Within a month police raided a secret hide-out in Rivonia used by ANC
and Communist Party activists, and several of his comrades were
arrested.
On 9 October 1963 Nelson Mandela joined ten others on trial for
sabotage in what became known as the Rivonia Trial. While facing the
death penalty his words to the court at the end of his famous ‘Speech
from the Dock’ on 20 April 1964 became immortalised:
“I have fought against white domination, and I have fought against
black domination. I have cherished the ideal of a democratic and free
society in which all persons live together in harmony and with equal
opportunities. It is an ideal which I hope to live for and to achieve.
But if needs be, it is an ideal for which I am prepared to die.”
On 11 June 1964 Nelson Mandela and seven other accused: Walter Sisulu,
Ahmed Kathrada, Govan Mbeki, Raymond Mhlaba, Denis Goldberg, Elias
Motsoaledi and Andrew Mlangeni were convicted and the next day were
sentenced to life imprisonment.
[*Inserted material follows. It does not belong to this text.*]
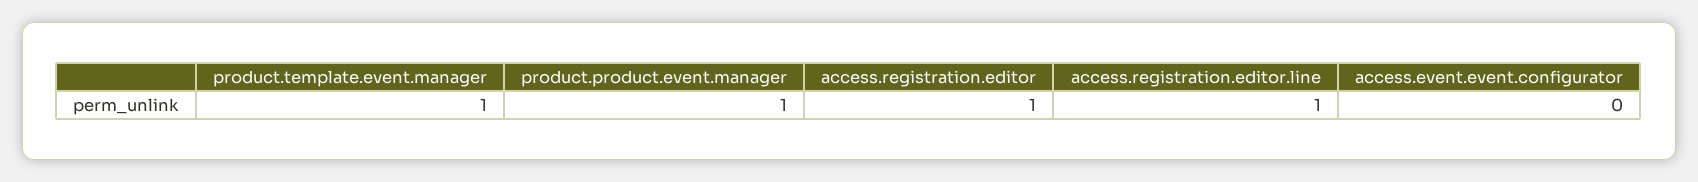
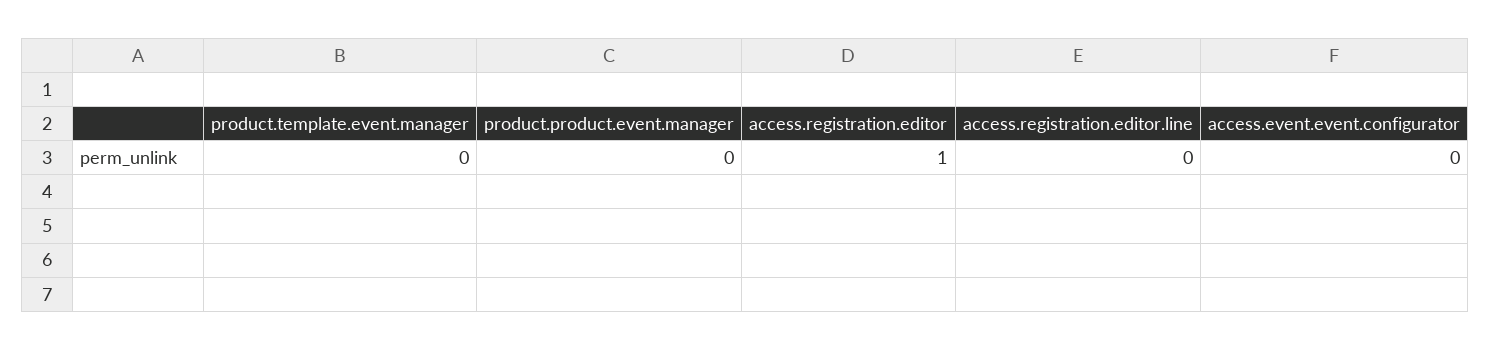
product.template.event.manager: 1 -> 0
product.product.event.manager: 1 -> 0
access.registration.editor.line: 1 -> 0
Denis Goldberg was sent to Pretoria
Prison because he was white, while the others went to Robben Island.
Nelson Mandela’s mother died in 1968 and his eldest son Thembi in 1969. He was not allowed to attend their funerals.
On 31 March 1982 Nelson Mandela was transferred to Pollsmoor Prison in
Cape Town with Sisulu, Mhlaba and Mlangeni. Kathrada joined them in
October. When he returned to the prison in November 1985 after prostate
surgery Nelson Mandela was held alone. Justice Minister Kobie Coetsee
visited him in hospital. Later Nelson Mandela initiated talks about an
ultimate meeting between the apartheid government and the ANC.
On 12 August 1988 he was taken to hospital where he was diagnosed with
tuberculosis. After more than three months in two hospitals he was
transferred on 7 December 1988 to a house at Victor Verster Prison near
Paarl where he spent his last 14 months of imprisonment. He was released
from its gates on Sunday 11 February 1990, nine days after the
unbanning of the ANC and the PAC and nearly four months after the
release of his remaining Rivonia comrades. Throughout his imprisonment
he had rejected at least three conditional offers of release.
Nelson Mandela immersed himself in official talks to end white minority
rule and in 1991 was elected ANC President to replace his ailing friend
Oliver Tambo. In 1993 he and President FW de Klerk jointly won the
Nobel Peace Prize and on 27 April 1994 he voted for the first time in
his life.
On 10 May 1994 he was inaugurated South Africa’s first democratically
elected President. On his 80th birthday in 1998 he married Graça Machel,
his third wife.
True to his promise Nelson Mandela stepped down in 1999 after one term
as President. He continued to work with the Nelson Mandela Children’s
Fund he set up in 1995 and established the Nelson Mandela Foundation and
The Mandela Rhodes Foundation.
In April 2007 his grandson Mandla Mandela became head of the Mvezo Traditional Council at a ceremony at the Mvezo Great Place.
Nelson Mandela never wavered in his devotion to democracy, equality and
learning. Despite terrible provocation, he never answered racism with
racism. His life has been an inspiration to all who are oppressed and
deprived; to all who are opposed to oppression and deprivation.
He died at his home in Johannesburg on 5 December 2013.
*Nelson Mandela's father died in 1930 when Mr Mandela was 12 and his
mother died in 1968 when he was in prison. While the autobiography
Long Walk to Freedom
places Madiba’s father’s death in 1927, historical evidence shows it
must have been later, most likely 1930. In fact, the original
Long Walk to Freedom manuscript (written on Robben Island) states the year as 1930.